Thanks to all of you for your help. I have checked ignition spark when it won't start and it is strong.

I cancelled the carb order and ordered the kit.


----------



## tperk100 (Jun 19, 2013)

I am about ready to throw this thing out. I put Carb kit in. Unit still will not start. When pumping primer gas is returning to tank, but engine is getting no gas. I can pump the primer a dozen times, remove plug , and it is completely dry! I used carb cleaner, cleaned and purged and blew out all carb orifices, etc.

Local mechanic told me I need a new carb ($80 for part), so just buy a new trimmer. That's what I am going to do unless someone here has a better idea.

FYI, compression is good.


----------



## Rentahusband (Aug 25, 2008)

I have learned not to use the air hose directly into the orifices of the carb.
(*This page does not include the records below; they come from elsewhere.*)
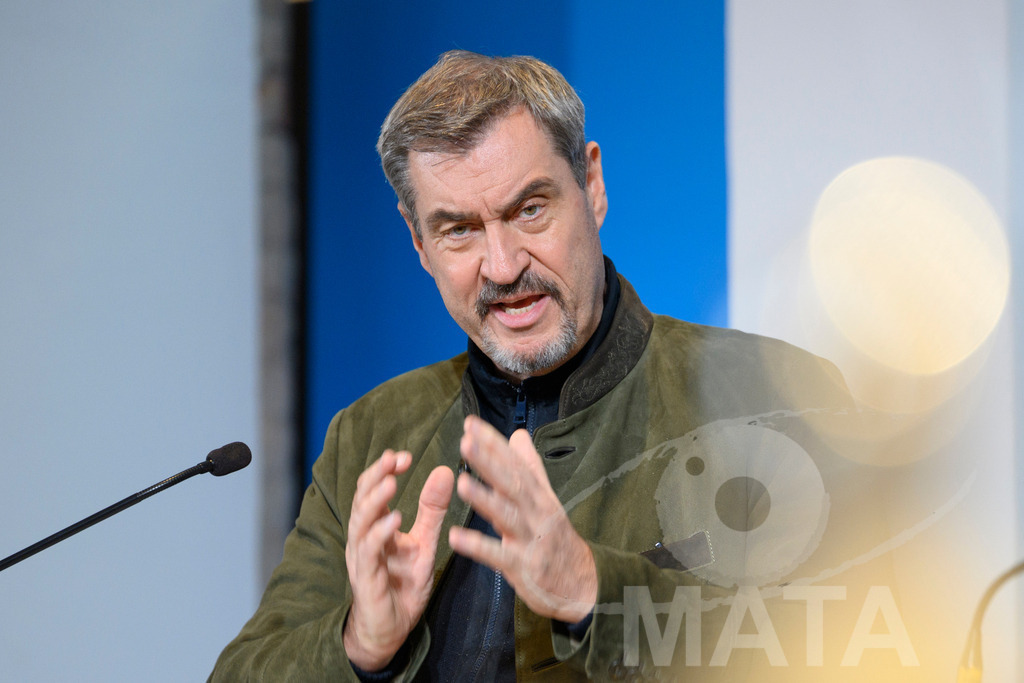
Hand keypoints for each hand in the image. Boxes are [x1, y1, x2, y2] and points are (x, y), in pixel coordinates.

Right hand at [342, 450, 453, 670]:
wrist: (391, 629)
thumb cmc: (403, 585)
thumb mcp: (424, 542)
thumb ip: (431, 510)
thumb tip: (444, 470)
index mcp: (375, 526)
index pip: (373, 489)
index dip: (384, 469)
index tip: (403, 455)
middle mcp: (363, 537)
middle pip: (362, 499)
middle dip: (376, 476)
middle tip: (393, 458)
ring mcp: (362, 557)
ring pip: (360, 522)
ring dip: (375, 500)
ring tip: (391, 482)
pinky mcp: (366, 578)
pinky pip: (369, 552)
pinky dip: (380, 534)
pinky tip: (394, 520)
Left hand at [449, 415, 596, 622]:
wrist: (583, 583)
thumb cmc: (557, 538)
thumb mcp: (547, 499)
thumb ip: (530, 467)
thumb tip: (518, 435)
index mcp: (538, 494)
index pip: (515, 463)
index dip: (494, 443)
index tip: (471, 424)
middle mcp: (536, 512)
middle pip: (512, 483)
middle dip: (489, 462)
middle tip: (466, 443)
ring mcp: (531, 539)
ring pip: (507, 516)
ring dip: (485, 499)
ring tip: (461, 484)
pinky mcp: (524, 567)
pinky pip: (498, 556)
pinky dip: (478, 547)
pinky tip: (455, 537)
I did so on one and ruined the internal check valves that are not replaceable. Had to get a new carb, which was only $30. I spray clearner in the orifices and use about 25psi from the air hose around the exterior of the carb. Never applying direct air hose pressure into any orifice. 
I do not believe the primer forces fuel directly into the engine. It primes the carb with fuel so when applying the choke, the engine has fuel to start when cold. Continuous priming will just force excess fuel back to the tank. I am sure someone will correct me on that if I am wrong.


----------



## tperk100 (Jun 19, 2013)

I found a carb for $49 inc shipping. Will install and post results.


----------



## tperk100 (Jun 19, 2013)

Installed new carb today. Runs like new now! 

Thanks to all for your help,

CASE CLOSED!


----------



## Rentahusband (Aug 25, 2008)

:thumbsup: :thumbsup:


----------